### YOUR TASK
Using the footballer biography below, explain how Obeng came to be playing in Segunda Federación from January 2023. Answer in one to three sentences.

### EXCERPT TO READ
"""

Isaac Obeng

Personal information
- Full name: Isaac Korankye Obeng
- Date of birth: 10 May 2003 (age 23)
- Place of birth: Obuasi, Ghana
- Height: 1.81 m (5 ft 11 in)
- Position: Winger

Team information
- Current team: Hércules

Youth career
- Murcia
- 2018–2021: Elche
- 2021–2022: Espanyol

Senior career*
- Years: Team / Apps / (Gls)
- 2022–2023: Espanyol B / 0 / (0)
- 2022–2023: → Unionistas (loan) / 8 / (0)
- 2019–2020: Logroñés B / 8 / (1)
- 2020–2023: Logroñés / 1 / (0)
- 2023–2025: Racing B / 48 / (1)
- 2025: Teruel / 14 / (3)
- 2025–2026: Cádiz / 2 / (0)
- 2025–2026: → Algeciras (loan) / 37 / (3)
- 2026–: Hércules / 0 / (0)

= Isaac Obeng =

Ghanaian footballer

Isaac Korankye Obeng (born 10 May 2003) is a Ghanaian professional footballer who plays as a winger for Spanish club Hércules CF.

==Career==
Born in Obuasi, Obeng played for the youth sides of Real Murcia CF and Elche CF before joining RCD Espanyol on 18 August 2021, initially for the Juvenil squad. On 18 July of the following year, after finishing his formation, he was loaned to Primera Federación side Unionistas de Salamanca CF, for one year.

Obeng made his senior debut on 4 September 2022, coming on as a late substitute in a 1–1 home draw against Linares Deportivo. The following 13 January, his loan was cut short and he signed for UD Logroñés, being initially assigned to the reserves in Segunda Federación.

On 2 September 2023, Obeng moved to another reserve team, Rayo Cantabria also in division four. On 28 January 2025, he agreed to a deal with fellow league team CD Teruel.

On 19 June 2025, after helping Teruel to achieve promotion, Obeng signed a three-year contract with Segunda División side Cádiz CF. He made his professional debut on 17 August, coming on as a late substitute for José Antonio de la Rosa in a 1–0 home win over CD Mirandés.

On 1 September 2025, however, Obeng was loaned to Primera Federación side Algeciras CF for one year. The following 30 June, he moved to fellow league team Hércules CF on a permanent deal.

"""

### GIVEN RECORDS
"""

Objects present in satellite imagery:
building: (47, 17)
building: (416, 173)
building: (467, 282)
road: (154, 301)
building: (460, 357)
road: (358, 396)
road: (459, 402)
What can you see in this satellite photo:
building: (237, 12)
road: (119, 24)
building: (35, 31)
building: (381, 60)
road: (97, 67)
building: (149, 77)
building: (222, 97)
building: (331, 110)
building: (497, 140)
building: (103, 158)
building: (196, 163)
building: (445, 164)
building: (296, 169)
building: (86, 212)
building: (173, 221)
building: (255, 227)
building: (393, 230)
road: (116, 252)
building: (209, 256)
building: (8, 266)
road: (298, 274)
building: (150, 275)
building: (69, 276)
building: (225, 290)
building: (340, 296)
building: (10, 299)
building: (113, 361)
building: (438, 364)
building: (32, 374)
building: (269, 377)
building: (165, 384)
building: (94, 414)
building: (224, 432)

"""
"""

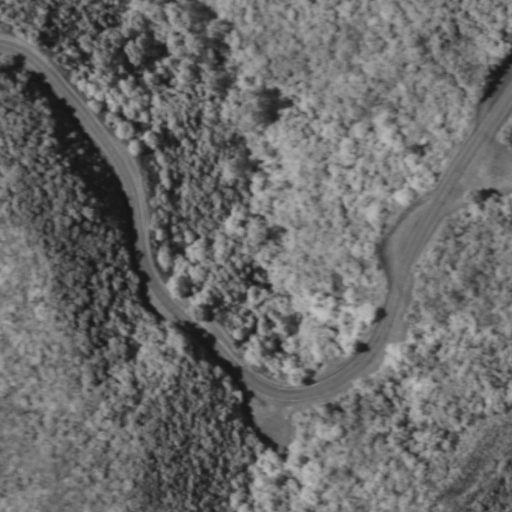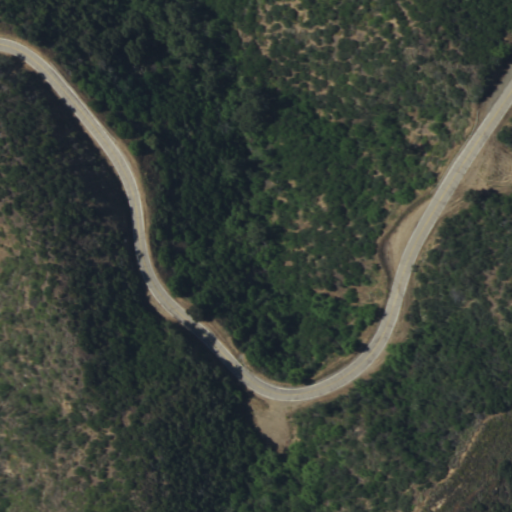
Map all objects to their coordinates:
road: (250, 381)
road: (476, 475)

"""

### WRITTEN ANSWER
On 13 January 2023, Obeng's loan at Unionistas de Salamanca CF was cut short, and he signed for UD Logroñés. The club initially assigned him to its reserves, who played in Segunda Federación.